17 April 2011

Pineau des Charentes

It tastes like home.

In preparing my departure, I realized with horror that we were lacking an essential ingredient: I had no Pineau des Charentes in the house with which to make a toast. Mercifully, there was still time to run down to the Nicolas shop (a national chain of liquor stores) to pick up a bottle. Whether it will turn out to be as good as my customary brand, which comes from the Château de Beaulon (located on the road between Bordeaux and Royan), remains to be seen. But as a disciple of Henri Boutrit, I could not observe a moment of such significance without raising a glass of the stuff.

Inside the distillery: Copper makes it taste better.
All photos from the Château de Beaulon website*


Henri was a passionate Charentais, sprinkling his conversation with vocabulary from the traditional patois and faithfully upholding the cuisine du terroir. It’s no surprise, then, that Pineau was one of the first of the local treasures he shared with me, the night we met, 20 years ago.

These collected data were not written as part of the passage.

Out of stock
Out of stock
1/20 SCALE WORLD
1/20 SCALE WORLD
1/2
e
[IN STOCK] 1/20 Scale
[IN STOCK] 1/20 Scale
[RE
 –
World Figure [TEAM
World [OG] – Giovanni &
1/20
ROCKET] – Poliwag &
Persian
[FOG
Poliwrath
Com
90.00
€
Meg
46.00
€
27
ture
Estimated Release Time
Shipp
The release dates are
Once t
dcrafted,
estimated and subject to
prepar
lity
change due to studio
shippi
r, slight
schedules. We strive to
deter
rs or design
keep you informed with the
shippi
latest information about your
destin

Charente-Maritime, souche d’Henri
The Château de Beaulon is in St Dizant du Gua, also in Charente-Maritime.
Map from Wikipedia

Pineau is a fortified wine, made by mixing fermented grape must with a more famous Charentais invention, Cognac. It comes in white or red, sometimes described as rosé though it’s really a dark purple, resembling the color of some port. (There’s a similarity in taste and in consistency, as well.) Generally one serves Pineau chilled, in small glasses, since it packs a wallop. Most people, including Henri, favor it as an apéritif, but connoisseurs recommend it as an accompaniment to certain dishes, including foie gras. I have sampled that particular combination and judge it to be so exquisitely pleasurable that I am confident that my Puritan ancestors disapprove completely.

The Château de Beaulon dates back to the reign of Louis XI.

The best Pineau is that in which the alcohol in the Cognac slices through the sugar; sadly, however, most of the stuff that one finds in the States is quite sweet and syrupy, and the rouge, which I prefer, is extremely difficult to find. The Château Beaulon is among the best I’ve tasted so far, and their aged Pineau almost obscenely good. But one hears rumors of even better Pineau, and on a couple of occasions Bernard and I have gotten lost in Charentes, searching for another château that is evidently more secret and better guarded than most military installations in this country: we never have found the place, despite our persistent zeal in quests that somewhat resembled a Pineau version of the search for the “domaine perdu” in Alain Fournier’s Le Grand Meaulnes.

Un autre domaine perdu, retrouvé:
The park of the Château de Beaulon


This is what Pineau does to you, when you get hooked on the stuff. I say it again, there was no way I could leave France without tasting it one more time. And I’ll drink to France, to both Charentes, to every Boutrit and especially to Henri, my maître, who passed away five years ago this month, and who did so much to make my life here so much more special and more flavorsome.


*NOTE: Be advised that, by entering the Château de Beaulon website, you certify that you are old enough to drink Pineau. Click responsibly. The folks there also produce an excellent Cognac.